Мэри Поппинс смерила его таким презрительным взглядом, от которого, наверное, — завял бы и дуб.
— Это не мой мусор, — возразила она.
— Да? — недоверчиво промычал Смотритель.
— Абсолютно точно! — фыркнула Мэри Поппинс.
— Но кто-то же должен был бросить эту газету! Ведь не могла она вырасти сама по себе, как роза!
Сдвинув кепку на затылок, Смотритель почесал за ухом. Жара и надменный тон Мэри Поппинс явно не улучшили его настроения.

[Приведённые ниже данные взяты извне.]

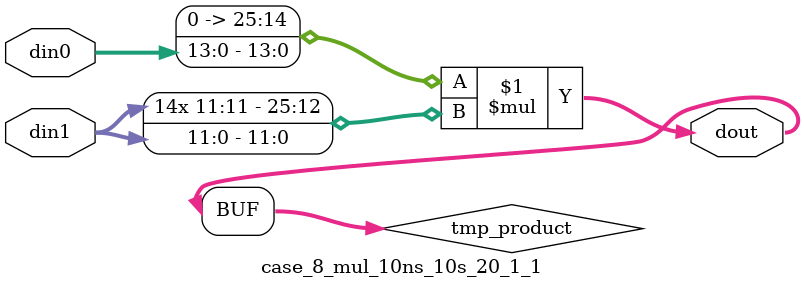
<source format=v>

`timescale 1 ns / 1 ps

 (* use_dsp = "no" *)  module case_8_mul_10ns_10s_20_1_1(din0, din1, dout);
parameter ID = 1;
parameter NUM_STAGE = 0;
parameter din0_WIDTH = 14;
parameter din1_WIDTH = 12;
parameter dout_WIDTH = 26;

input [din0_WIDTH - 1 : 0] din0; 
input [din1_WIDTH - 1 : 0] din1; 
output [dout_WIDTH - 1 : 0] dout;

wire signed [dout_WIDTH - 1 : 0] tmp_product;

























assign tmp_product = $signed({1'b0, din0}) * $signed(din1);










assign dout = tmp_product;





















endmodule

</source>
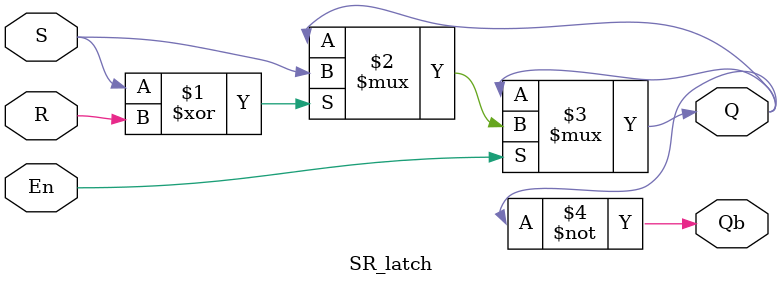
<source format=v>
`timescale 1ns / 1ps
module SR_latch(S,R,En,Q,Qb);
	input S,R,En;
	output  Q,Qb;

	assign Q = En ? ((S^R) ? S: Q) :Q;
   assign Qb = ~Q;
endmodule

</source>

— Ну и погодка! — заметил он мрачно, нервно переступая с ноги на ногу. Вид у него был такой расстроенный, что он стал походить на большую, оставшуюся без хозяина собаку.
— А вы чего ожидали в середине лета? — фыркнула Мэри Поппинс, звякнув вязальными спицами.
Смотритель Парка вздохнул и решил попытаться еще раз.
— Я вижу, вы принесли вашего попугая! — сказал он, взглянув вверх.
— Вы имеете в виду мой зонтик с ручкой в форме головы попугая? — надменно уточнила Мэри Поппинс.
Смотритель нервно хихикнул.
— Неужели вы думаете, что собирается дождь? При такой-то жаре?
— Я не думаю, я знаю, — спокойно ответила Мэри Поппинс. — И если бы я была Смотрителем Парка, я бы не тратила напрасно время, как некоторые! Вон там кусок апельсиновой корки — почему вы его не подбираете?
Она ткнула вязальной спицей в сторону и держала ее до тех пор, пока Смотритель не поднял мусор и не запихнул его в корзину.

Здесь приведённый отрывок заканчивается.